>>
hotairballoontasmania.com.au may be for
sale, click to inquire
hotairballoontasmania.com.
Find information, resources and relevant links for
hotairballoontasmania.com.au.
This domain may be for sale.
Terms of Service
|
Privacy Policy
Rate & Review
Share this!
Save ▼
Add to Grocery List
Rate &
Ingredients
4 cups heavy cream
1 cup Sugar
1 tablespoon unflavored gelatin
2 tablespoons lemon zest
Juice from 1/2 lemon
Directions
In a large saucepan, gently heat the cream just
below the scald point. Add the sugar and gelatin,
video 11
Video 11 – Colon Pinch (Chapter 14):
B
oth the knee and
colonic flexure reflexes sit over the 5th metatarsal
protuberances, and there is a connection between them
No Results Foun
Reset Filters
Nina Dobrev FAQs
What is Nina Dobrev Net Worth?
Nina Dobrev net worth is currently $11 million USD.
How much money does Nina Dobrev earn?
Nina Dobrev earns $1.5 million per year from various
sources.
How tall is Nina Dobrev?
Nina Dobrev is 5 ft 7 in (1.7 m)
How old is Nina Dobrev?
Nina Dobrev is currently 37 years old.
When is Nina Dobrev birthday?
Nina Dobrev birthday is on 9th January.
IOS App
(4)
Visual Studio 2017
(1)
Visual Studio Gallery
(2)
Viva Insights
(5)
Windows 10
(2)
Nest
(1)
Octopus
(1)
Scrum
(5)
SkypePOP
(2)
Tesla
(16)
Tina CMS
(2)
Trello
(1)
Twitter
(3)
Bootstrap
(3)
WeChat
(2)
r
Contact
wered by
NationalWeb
<<
### WHAT IS NEEDED
Give every line of text from the rows above as a JSON list of strings, one string per line, with blank lines left out.

### REPLY TO THE EXERCISE
[
  "hotairballoontasmania.com.au may be for",
  "sale, click to inquire",
  "hotairballoontasmania.com.",
  "Find information, resources and relevant links for",
  "hotairballoontasmania.com.au.",
  "This domain may be for sale.",
  "Terms of Service",
  "|",
  "Privacy Policy",
  "Rate & Review",
  "Share this!",
  "Save ▼",
  "Add to Grocery List",
  "Rate &",
  "Ingredients",
  "4 cups heavy cream",
  "1 cup Sugar",
  "1 tablespoon unflavored gelatin",
  "2 tablespoons lemon zest",
  "Juice from 1/2 lemon",
  "Directions",
  "In a large saucepan, gently heat the cream just",
  "below the scald point. Add the sugar and gelatin,",
  "video 11",
  "Video 11 – Colon Pinch (Chapter 14):",
  "B",
  "oth the knee and",
  "colonic flexure reflexes sit over the 5th metatarsal",
  "protuberances, and there is a connection between them",
  "No Results Foun",
  "Reset Filters",
  "Nina Dobrev FAQs",
  "What is Nina Dobrev Net Worth?",
  "Nina Dobrev net worth is currently $11 million USD.",
  "How much money does Nina Dobrev earn?",
  "Nina Dobrev earns $1.5 million per year from various",
  "sources.",
  "How tall is Nina Dobrev?",
  "Nina Dobrev is 5 ft 7 in (1.7 m)",
  "How old is Nina Dobrev?",
  "Nina Dobrev is currently 37 years old.",
  "When is Nina Dobrev birthday?",
  "Nina Dobrev birthday is on 9th January.",
  "IOS App",
  "(4)",
  "Visual Studio 2017",
  "(1)",
  "Visual Studio Gallery",
  "(2)",
  "Viva Insights",
  "(5)",
  "Windows 10",
  "(2)",
  "Nest",
  "(1)",
  "Octopus",
  "(1)",
  "Scrum",
  "(5)",
  "SkypePOP",
  "(2)",
  "Tesla",
  "(16)",
  "Tina CMS",
  "(2)",
  "Trello",
  "(1)",
  "Twitter",
  "(3)",
  "Bootstrap",
  "(3)",
  "WeChat",
  "(2)",
  "r",
  "Contact",
  "wered by",
  "NationalWeb"
]